▶ [READING TEXT]
==============================
In a radio interview on Wednesday, the Los Angeles Clippers’ newest front-office hire described his qualifications as follows: “You have the analytical side, which I know absolutely nothing about. There’s the collective-bargaining agreement, which I know nothing about. As far as evaluating players and their talent level, I know nothing about that, either, O.K.? If I went into a gym, I couldn’t tell you who’s good, who’s bad—anything.” The speaker was Lee Jenkins, a longtime basketball writer for Sports Illustrated, who never played the sport as a child and who is known for writing observant features about the lives of star players like Jimmy Butler (“His favorite time of year is ‘grimy season,’ an unspecified stretch of summer and fall when he braids his hair, grows his beard and works out twice a day, hot yoga in between”) and Kawhi Leonard (“He is 24 but looks significantly older, like a man with a mortgage heading to the graveyard shift”). Jenkins is a profile artist, possessing an eye for detail and a facility for winning the trust of people who have little in common with him. When LeBron James decided to return to Cleveland, in 2014, he gave the scoop to Jenkins, who wrote an as-told-to that read, at times, like a Nike commercial. The Clippers surprised many people in both the basketball and journalism communities this week by making Jenkins their executive director of research and identity, a job title without precedent, to say nothing of comprehensibility.
==============================
▶ [STORED DATA]
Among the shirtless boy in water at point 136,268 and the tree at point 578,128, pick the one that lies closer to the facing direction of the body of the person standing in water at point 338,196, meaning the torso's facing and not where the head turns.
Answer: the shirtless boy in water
==============================
▶ [BRIEF 1] In the article about Lee Jenkins, what job did the Clippers give him?
▶ [BRIEF 2] Decide whether each statement agrees with the article about Lee Jenkins, answering yes or no and quoting the words that settle it: (a) Jenkins played basketball as a child. (b) LeBron James gave Jenkins the scoop about returning to Cleveland. (c) Jenkins wrote about basketball for ESPN.
▶ [BRIEF 3] Write the next part of the article about Lee Jenkins, picking up after its last sentence.

▶ [EXERCISE ANSWER 1] Executive director of research and identity.

▶ [EXERCISE ANSWER 2]
(a) No: "who never played the sport as a child"
(b) Yes: "he gave the scoop to Jenkins"
(c) No: "a longtime basketball writer for Sports Illustrated"

▶ [EXERCISE ANSWER 3]
The research part, at least, isn’t hard to imagine. Lawrence Frank, the Clippers’ president of basketball operations, told the Los Angeles Times that he envisions Jenkins meeting with prospects in advance of the draft, for instance, and, essentially, interviewing them. Call it reportorial scouting, or, as Jenkins told me on Thursday, focussing “on the ‘who,’ instead of on the ‘what.’ ” Consider this passage from Jenkins’s Kawhi Leonard profile:
When Leonard arrived in San Antonio almost five years ago, the Spurs did not know much about him personally. Even scouts, who conduct famously comprehensive background checks, found him difficult to pin down. They were aware he was a physical marvel, 6’7″ with a 7’3″ wingspan and 11-inch hands, too strong to screen and too long to elude. He was a worker who took his own lamps to 6:30 a.m. sessions at San Diego State’s Viejas Arena, when the lights were off. He lost his dad at 16—Mark Leonard was shot and killed at the car wash he owned in Compton—but Kawhi’s self-effacing manner goes back much further. He never even liked celebrating his birthday.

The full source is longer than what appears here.